The daring missions of America's World War II intelligence agency, the Office of Strategic Services (OSS), are the stuff of legend, yet the contributions made by the 4,000 women--including Julia Child and Marlene Dietrich--who served in the OSS are largely unheralded. To tell their fascinating stories, McIntosh, a veteran of sensitive OSS and CIA operations, draws on her own experiences and on interviews with more than 100 OSS women who served all over the world. Captured in rich detail are the riveting tales of clandestine spies, saboteurs, cryptographers, cartographers, analysts, and experts in propaganda, recruiting, and communications, along with the less visible but no less important drivers and secretaries.
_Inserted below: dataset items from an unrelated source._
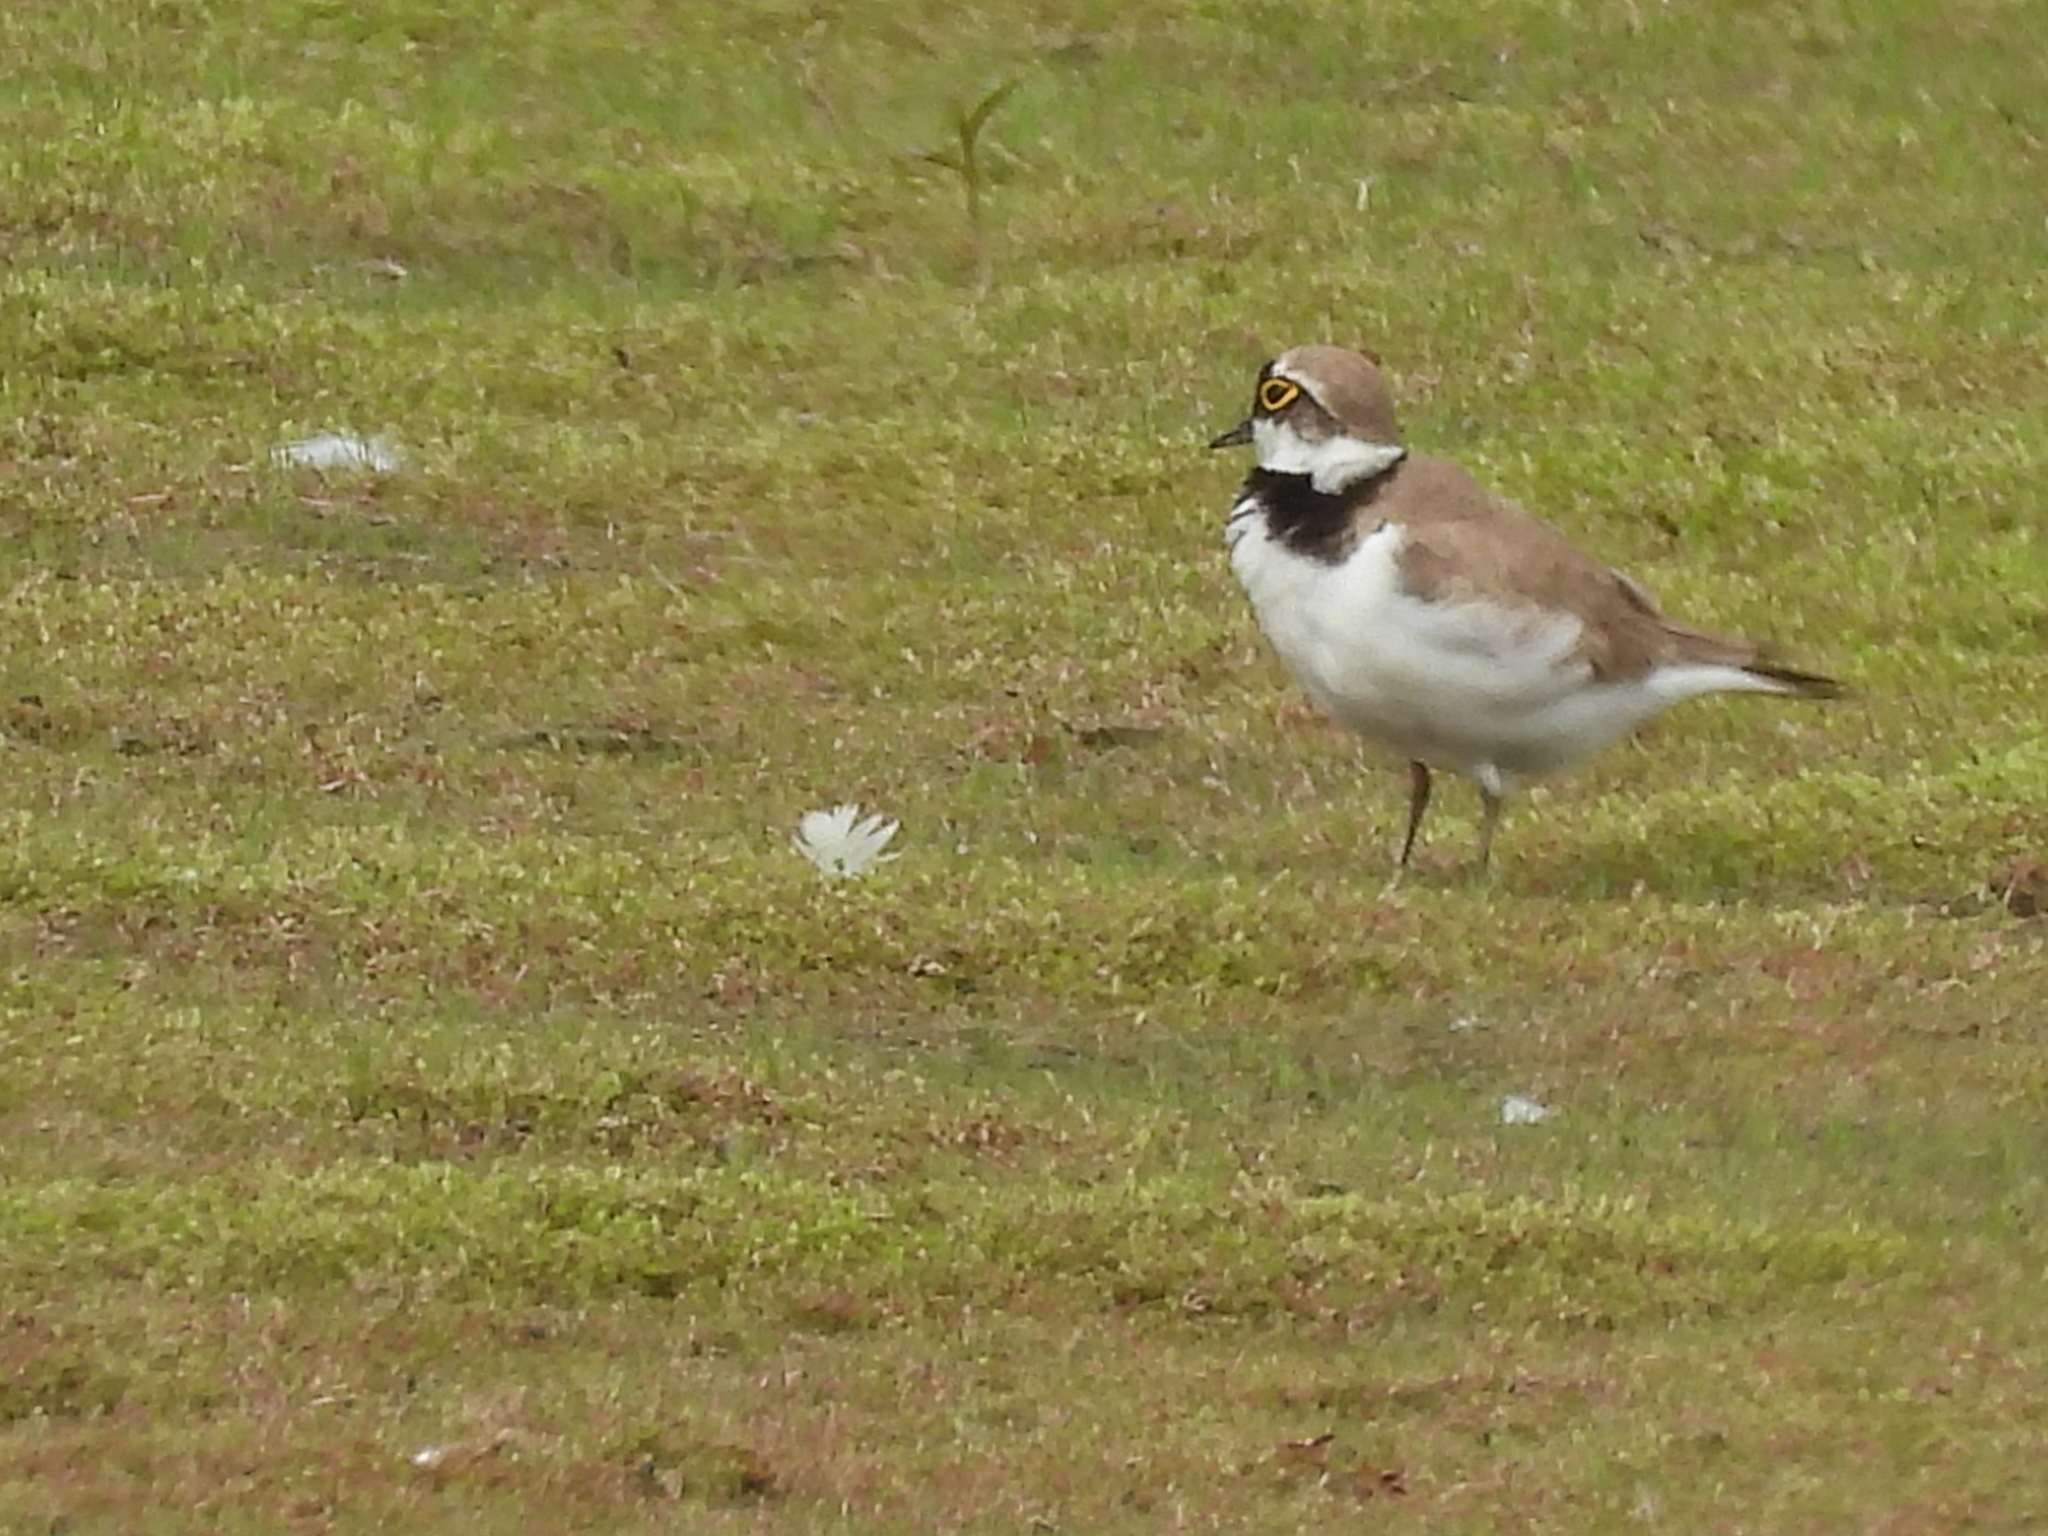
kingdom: Animalia
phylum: Chordata
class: Aves
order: Charadriiformes
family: Charadriidae
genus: Charadrius
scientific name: Charadrius dubius
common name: Little ringed plover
The book was first published in 1998 to great reviews.

Editorial Review

Sisterhood of Spies is a real-life James Bond story, double-X chromosome-style. Here, though, the heroines aren't sex kittens in black spandex, but rather upper-crust women risking their lives in the service of a country at war. Elizabeth P. McIntosh was a reporter in Hawaii when the Office of Strategic Services (the C.I.A.'s precursor) recruited her to aid in its campaign of wartime disinformation. Fifty-five years later, she's taken it upon herself to tell the story of the women who served with her undercover--some of whom have also achieved aboveground celebrity, such as Marlene Dietrich and Julia Child. The narratives contained in Sisterhood of Spies couldn't be any more gripping if they were written as fiction: Nazi interrogation ordeals, daring escapes across mountain passes, expeditions behind enemy lines, even Mata Hari-style affairs. Ms. McIntosh's book is a fond ode to these women and a bravery that has remained unsung too long.